====== Recorded data

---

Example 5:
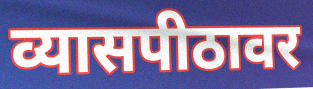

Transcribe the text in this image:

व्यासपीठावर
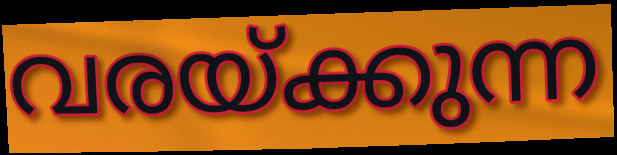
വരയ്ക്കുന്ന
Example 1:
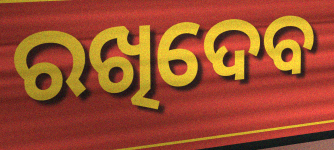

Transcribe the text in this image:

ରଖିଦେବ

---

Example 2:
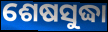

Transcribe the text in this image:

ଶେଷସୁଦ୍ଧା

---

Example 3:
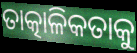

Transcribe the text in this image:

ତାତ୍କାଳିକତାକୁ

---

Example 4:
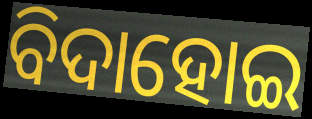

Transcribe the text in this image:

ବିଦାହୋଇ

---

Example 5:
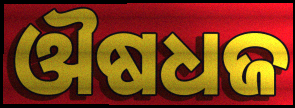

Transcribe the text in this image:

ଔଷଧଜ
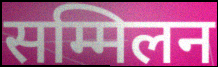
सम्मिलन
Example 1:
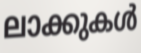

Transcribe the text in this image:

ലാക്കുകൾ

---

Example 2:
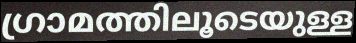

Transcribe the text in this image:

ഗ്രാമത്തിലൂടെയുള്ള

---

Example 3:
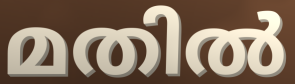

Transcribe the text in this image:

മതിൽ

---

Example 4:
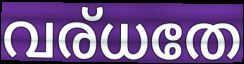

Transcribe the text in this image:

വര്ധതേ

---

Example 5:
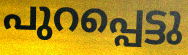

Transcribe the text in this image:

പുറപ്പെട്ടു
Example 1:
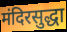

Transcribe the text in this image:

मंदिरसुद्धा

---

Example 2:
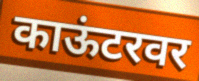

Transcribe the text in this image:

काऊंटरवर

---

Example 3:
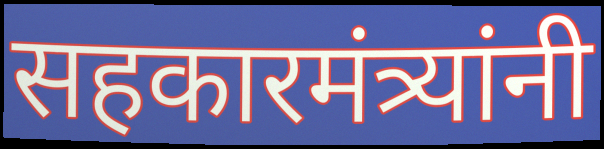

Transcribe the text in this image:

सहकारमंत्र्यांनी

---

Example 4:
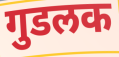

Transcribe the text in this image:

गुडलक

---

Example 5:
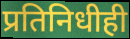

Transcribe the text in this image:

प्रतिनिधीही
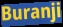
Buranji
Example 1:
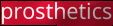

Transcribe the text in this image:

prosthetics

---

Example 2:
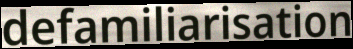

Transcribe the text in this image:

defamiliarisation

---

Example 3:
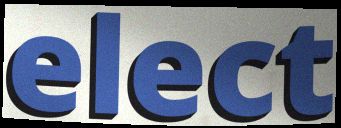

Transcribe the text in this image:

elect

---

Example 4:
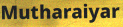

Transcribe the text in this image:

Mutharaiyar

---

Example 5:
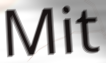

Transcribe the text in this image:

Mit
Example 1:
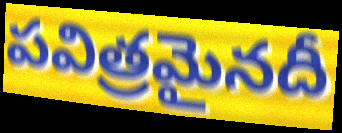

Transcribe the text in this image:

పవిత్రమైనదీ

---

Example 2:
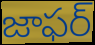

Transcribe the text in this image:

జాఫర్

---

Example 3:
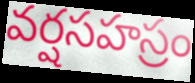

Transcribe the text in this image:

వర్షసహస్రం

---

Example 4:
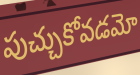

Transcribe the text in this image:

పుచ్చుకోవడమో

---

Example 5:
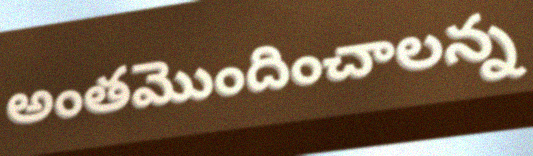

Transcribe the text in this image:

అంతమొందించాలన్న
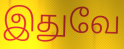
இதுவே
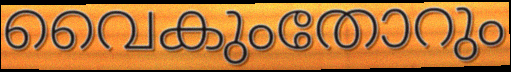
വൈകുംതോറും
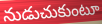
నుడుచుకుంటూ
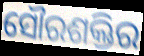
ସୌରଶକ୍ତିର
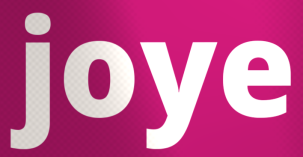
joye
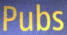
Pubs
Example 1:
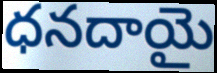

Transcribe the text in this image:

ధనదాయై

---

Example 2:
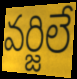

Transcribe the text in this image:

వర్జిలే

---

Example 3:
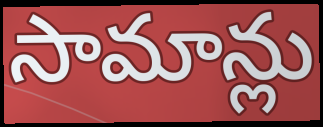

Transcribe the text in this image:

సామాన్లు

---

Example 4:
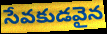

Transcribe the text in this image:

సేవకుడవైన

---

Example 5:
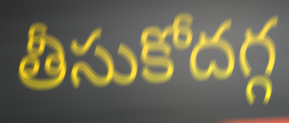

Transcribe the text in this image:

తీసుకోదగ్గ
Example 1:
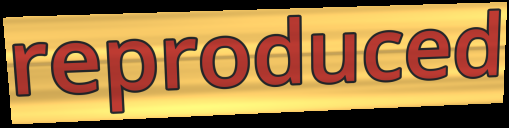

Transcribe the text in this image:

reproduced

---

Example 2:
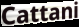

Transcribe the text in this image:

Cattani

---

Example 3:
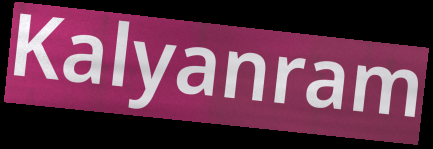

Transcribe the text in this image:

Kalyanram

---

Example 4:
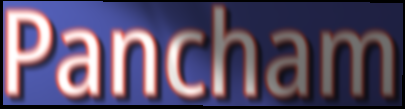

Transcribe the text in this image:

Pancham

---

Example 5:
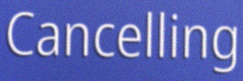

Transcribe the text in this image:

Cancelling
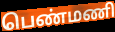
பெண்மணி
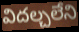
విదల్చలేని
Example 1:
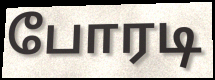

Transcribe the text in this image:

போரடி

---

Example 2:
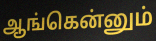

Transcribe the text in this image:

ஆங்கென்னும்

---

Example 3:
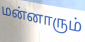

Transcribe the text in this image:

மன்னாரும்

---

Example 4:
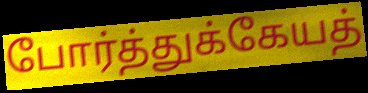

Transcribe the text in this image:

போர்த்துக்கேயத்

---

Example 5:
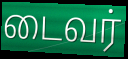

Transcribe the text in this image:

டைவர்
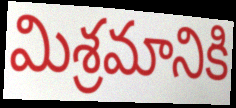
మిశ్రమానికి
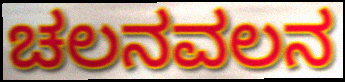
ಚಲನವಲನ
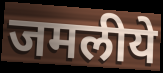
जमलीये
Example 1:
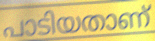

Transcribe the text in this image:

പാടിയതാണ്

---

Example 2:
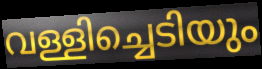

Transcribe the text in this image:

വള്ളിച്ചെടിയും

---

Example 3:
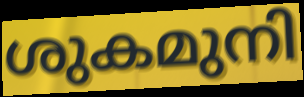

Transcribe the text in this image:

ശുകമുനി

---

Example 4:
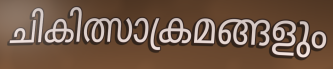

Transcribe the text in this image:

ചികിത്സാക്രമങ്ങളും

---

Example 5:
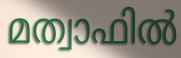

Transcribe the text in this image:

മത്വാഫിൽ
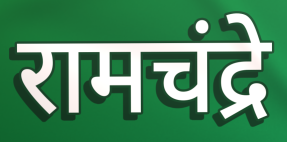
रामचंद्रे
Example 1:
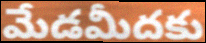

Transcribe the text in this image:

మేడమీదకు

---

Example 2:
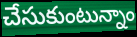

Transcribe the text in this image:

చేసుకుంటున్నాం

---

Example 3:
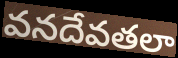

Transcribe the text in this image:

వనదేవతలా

============

> _Assignment_: Copy all the data exactly as written, but skip any picture.

> _Result of the exercise_:
---

Example 5:

Transcribe the text in this image:

व्यासपीठावर
വരയ്ക്കുന്ന
Example 1:

Transcribe the text in this image:

ରଖିଦେବ

---

Example 2:

Transcribe the text in this image:

ଶେଷସୁଦ୍ଧା

---

Example 3:

Transcribe the text in this image:

ତାତ୍କାଳିକତାକୁ

---

Example 4:

Transcribe the text in this image:

ବିଦାହୋଇ

---

Example 5:

Transcribe the text in this image:

ଔଷଧଜ
सम्मिलन
Example 1:

Transcribe the text in this image:

ലാക്കുകൾ

---

Example 2:

Transcribe the text in this image:

ഗ്രാമത്തിലൂടെയുള്ള

---

Example 3:

Transcribe the text in this image:

മതിൽ

---

Example 4:

Transcribe the text in this image:

വര്ധതേ

---

Example 5:

Transcribe the text in this image:

പുറപ്പെട്ടു
Example 1:

Transcribe the text in this image:

मंदिरसुद्धा

---

Example 2:

Transcribe the text in this image:

काऊंटरवर

---

Example 3:

Transcribe the text in this image:

सहकारमंत्र्यांनी

---

Example 4:

Transcribe the text in this image:

गुडलक

---

Example 5:

Transcribe the text in this image:

प्रतिनिधीही
Buranji
Example 1:

Transcribe the text in this image:

prosthetics

---

Example 2:

Transcribe the text in this image:

defamiliarisation

---

Example 3:

Transcribe the text in this image:

elect

---

Example 4:

Transcribe the text in this image:

Mutharaiyar

---

Example 5:

Transcribe the text in this image:

Mit
Example 1:

Transcribe the text in this image:

పవిత్రమైనదీ

---

Example 2:

Transcribe the text in this image:

జాఫర్

---

Example 3:

Transcribe the text in this image:

వర్షసహస్రం

---

Example 4:

Transcribe the text in this image:

పుచ్చుకోవడమో

---

Example 5:

Transcribe the text in this image:

అంతమొందించాలన్న
இதுவே
വൈകുംതോറും
నుడుచుకుంటూ
ସୌରଶକ୍ତିର
joye
Pubs
Example 1:

Transcribe the text in this image:

ధనదాయై

---

Example 2:

Transcribe the text in this image:

వర్జిలే

---

Example 3:

Transcribe the text in this image:

సామాన్లు

---

Example 4:

Transcribe the text in this image:

సేవకుడవైన

---

Example 5:

Transcribe the text in this image:

తీసుకోదగ్గ
Example 1:

Transcribe the text in this image:

reproduced

---

Example 2:

Transcribe the text in this image:

Cattani

---

Example 3:

Transcribe the text in this image:

Kalyanram

---

Example 4:

Transcribe the text in this image:

Pancham

---

Example 5:

Transcribe the text in this image:

Cancelling
பெண்மணி
విదల్చలేని
Example 1:

Transcribe the text in this image:

போரடி

---

Example 2:

Transcribe the text in this image:

ஆங்கென்னும்

---

Example 3:

Transcribe the text in this image:

மன்னாரும்

---

Example 4:

Transcribe the text in this image:

போர்த்துக்கேயத்

---

Example 5:

Transcribe the text in this image:

டைவர்
మిశ్రమానికి
ಚಲನವಲನ
जमलीये
Example 1:

Transcribe the text in this image:

പാടിയതാണ്

---

Example 2:

Transcribe the text in this image:

വള്ളിച്ചെടിയും

---

Example 3:

Transcribe the text in this image:

ശുകമുനി

---

Example 4:

Transcribe the text in this image:

ചികിത്സാക്രമങ്ങളും

---

Example 5:

Transcribe the text in this image:

മത്വാഫിൽ
रामचंद्रे
Example 1:

Transcribe the text in this image:

మేడమీదకు

---

Example 2:

Transcribe the text in this image:

చేసుకుంటున్నాం

---

Example 3:

Transcribe the text in this image:

వనదేవతలా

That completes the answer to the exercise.